Prior to v0.8.1, Solidity contracts were vulnerable to over/underflow attacks. This vulnerability caused mathematical operations of +, – and * to be exploited if the attacker can control the value of at least one operand. A demo for over/underflow behaviour is provided below:
// SPDX-License-Identifier: MIT
pragma solidity 0.6.10;
contract Test
{
// Overflow: Passing (255, 1) will return 0
function add(uint8 x, uint8 y) pure public returns(uint8)
{
return x + y;
}
// Underflow: Passing (0, 1) will return 255
function sub(uint8 x, uint8 y) pure public returns(uint8)
{
return x - y;
}
}
To see the vulnerability in action, lets see the contract from one of the Ethernaut Challenges:
pragma solidity ^0.4.18;
contract Token {
mapping(address => uint) balances;
uint public totalSupply;
function Token(uint _initialSupply) {
balances[msg.sender] = totalSupply = _initialSupply;
}
function transfer(address _to, uint _value) public returns (bool) {
require(balances[msg.sender] - _value >= 0);
balances[msg.sender] -= _value;
balances[_to] += _value;
return true;
}
function balanceOf(address _owner) public constant returns (uint balance) {
return balances[_owner];
}
}
The transfer() is vulnerable to over/underflow attack as the attacker controls the value of _value.
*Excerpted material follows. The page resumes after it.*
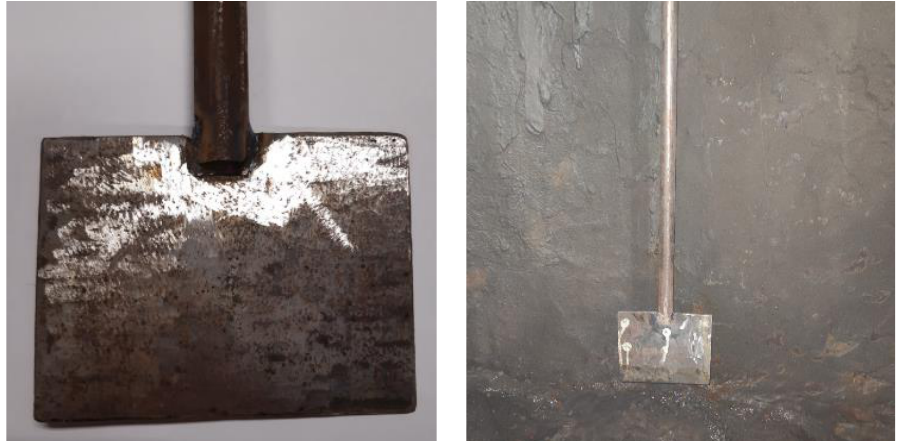
Figure 14. View of the reference plate installed inside the classifier tank.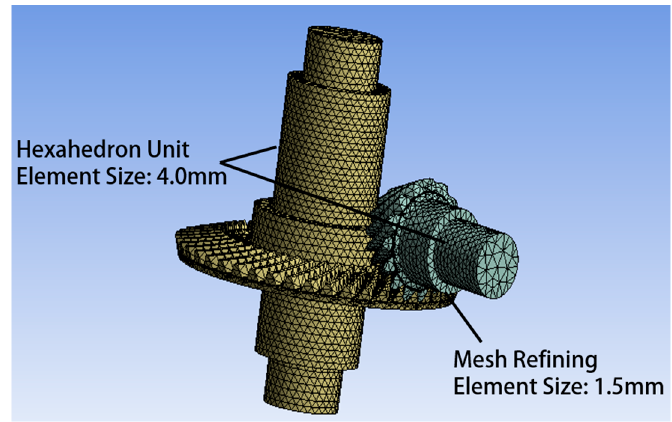
Figure 9. Mesh generation of spiral bevel gear.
If a sender with zero Token balance in the contract calls the transfer() with, say _value = 1:
// 0-1 = 115792089237316195423570985008687907853269984665640564039457584007913129639935 > 0 so evaluates to true
require(balances[msg.sender] – _value >= 0);
// balances[msg.sender] = 0 – 1 = 115792089237316195423570985008687907853269984665640564039457584007913129639935. That’s a lot of free token.
balances[msg.sender] -= _value;
// balances[_to] = 0 + 1
balances[_to] += _value;
Again, this vulnerability can not be exploited with Solidity 0.8.1^ as the transaction would just revert upon detecting an over/underflow.